Viajar en avión cuando tienes miedo a volar es como plantarle a mi hijo de seis años el payaso asesino entre las sábanas quitándose el disfraz : tu peor pesadilla.
Al menos las pesadillas nocturnas se localizan durante la fase REM del sueño- dando buena cuenta de la incrustación del miedo en cuestión-, pero la aerofobia empieza desde que pasas la Visa y te llega el localizador al móvil. La ansiedad anticipatoria es una agonía in crescendo hasta que en pleno vuelo se apaga el símbolito del “please fasten seat belt”. Entonces busco la luz teológica. Yo es subir las escalinatas del avión, e imaginármelas en sentido descendente, cadáver ya. Aunque a saber. Lo mismo te hacen un Bayona y acabas en un crowdfunding de supervivientes. Como mucho estaría a dispuesta a pegarme la ostia con todos, pero sin ser la hostia de nadie.

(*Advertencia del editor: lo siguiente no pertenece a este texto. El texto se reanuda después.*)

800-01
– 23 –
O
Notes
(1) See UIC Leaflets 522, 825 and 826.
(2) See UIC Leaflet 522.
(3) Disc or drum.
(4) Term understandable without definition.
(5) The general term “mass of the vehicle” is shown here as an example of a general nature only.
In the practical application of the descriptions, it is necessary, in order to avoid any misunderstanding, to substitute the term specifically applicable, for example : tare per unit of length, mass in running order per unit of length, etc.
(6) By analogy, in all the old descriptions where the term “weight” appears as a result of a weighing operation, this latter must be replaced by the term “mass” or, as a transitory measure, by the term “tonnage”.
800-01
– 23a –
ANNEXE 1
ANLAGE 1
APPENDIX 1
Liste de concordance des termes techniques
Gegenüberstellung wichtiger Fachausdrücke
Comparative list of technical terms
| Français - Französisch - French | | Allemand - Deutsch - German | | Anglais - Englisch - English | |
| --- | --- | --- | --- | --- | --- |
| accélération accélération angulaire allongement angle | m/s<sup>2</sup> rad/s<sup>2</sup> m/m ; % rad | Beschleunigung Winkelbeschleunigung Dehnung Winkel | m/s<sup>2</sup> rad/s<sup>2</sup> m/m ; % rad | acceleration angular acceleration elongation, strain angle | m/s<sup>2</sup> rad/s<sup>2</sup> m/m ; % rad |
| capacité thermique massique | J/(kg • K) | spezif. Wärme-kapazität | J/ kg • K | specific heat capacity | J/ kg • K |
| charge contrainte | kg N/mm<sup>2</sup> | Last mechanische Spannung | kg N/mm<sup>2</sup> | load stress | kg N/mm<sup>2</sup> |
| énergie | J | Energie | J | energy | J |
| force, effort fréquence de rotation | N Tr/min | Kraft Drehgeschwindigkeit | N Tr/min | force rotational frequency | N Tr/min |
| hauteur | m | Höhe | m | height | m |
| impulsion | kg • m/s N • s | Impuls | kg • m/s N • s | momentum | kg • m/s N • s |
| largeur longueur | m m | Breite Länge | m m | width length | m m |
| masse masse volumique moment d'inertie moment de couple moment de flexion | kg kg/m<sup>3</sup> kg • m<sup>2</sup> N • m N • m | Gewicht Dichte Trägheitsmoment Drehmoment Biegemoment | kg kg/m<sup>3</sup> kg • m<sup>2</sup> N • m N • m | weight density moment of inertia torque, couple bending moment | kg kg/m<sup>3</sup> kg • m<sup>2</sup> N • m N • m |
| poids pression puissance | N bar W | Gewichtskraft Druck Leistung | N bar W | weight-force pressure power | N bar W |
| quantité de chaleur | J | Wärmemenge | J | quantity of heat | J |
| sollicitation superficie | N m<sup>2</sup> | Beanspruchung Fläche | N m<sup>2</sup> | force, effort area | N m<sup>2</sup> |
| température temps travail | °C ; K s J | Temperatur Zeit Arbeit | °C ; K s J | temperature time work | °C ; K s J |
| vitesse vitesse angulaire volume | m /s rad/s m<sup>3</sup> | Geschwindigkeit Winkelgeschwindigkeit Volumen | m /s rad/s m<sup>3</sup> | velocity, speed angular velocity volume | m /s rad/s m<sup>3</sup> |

La fase grafológica es la más discreta. Los dedos que pasan entre los cartílagos nasales recorriendo las cejas hasta las orejas como dibujando una eme repetida, suele pasar bastante desapercibida. No puedo decir lo mismo del movimiento oscilobatiente de cintura para arriba y el pie dale que te pego al imaginario pedal de resonancia. La cultura puede ser cualquier cosa menos un fenómeno invisible. Aunque la más profesional de todas las fases es, cuando haciendo como que repaso mentalmente mi agenda del día– nuca en respaldo, ojos zigzagueantes- estoy buscando las salidas de emergencia en caso de amerizaje y pasajeros susceptibles de acabar como Dicaprio en el Atlántico. Dudo entre el baboso que me ha dejado pasar primero en la cola de facturación para llevar a cabo una disertación sesuda de mi retaguardia y la pelo paja que mantiene el efecto ciclogénesis en su jeta pinchada hasta la tráquea. Seguro que flota.
La evidencia científica la dejo para el final. La fase de cribado basada en la detección precoz de individuos capaces de ir leyendo un libro, ojeando el móvil o en ir dormidos sin reclinar el asiento (el colmo de un pasajero), destinada a buscar target en caso de siniestro, y cuya función de geolocalización permitiría atacar el objetivo con la precisión de un dron estadounidense en suelo afgano. Tengo claro que mi presunta antropofagia empezaría por comerse a esos. Es más, los sobados primero (me pirran).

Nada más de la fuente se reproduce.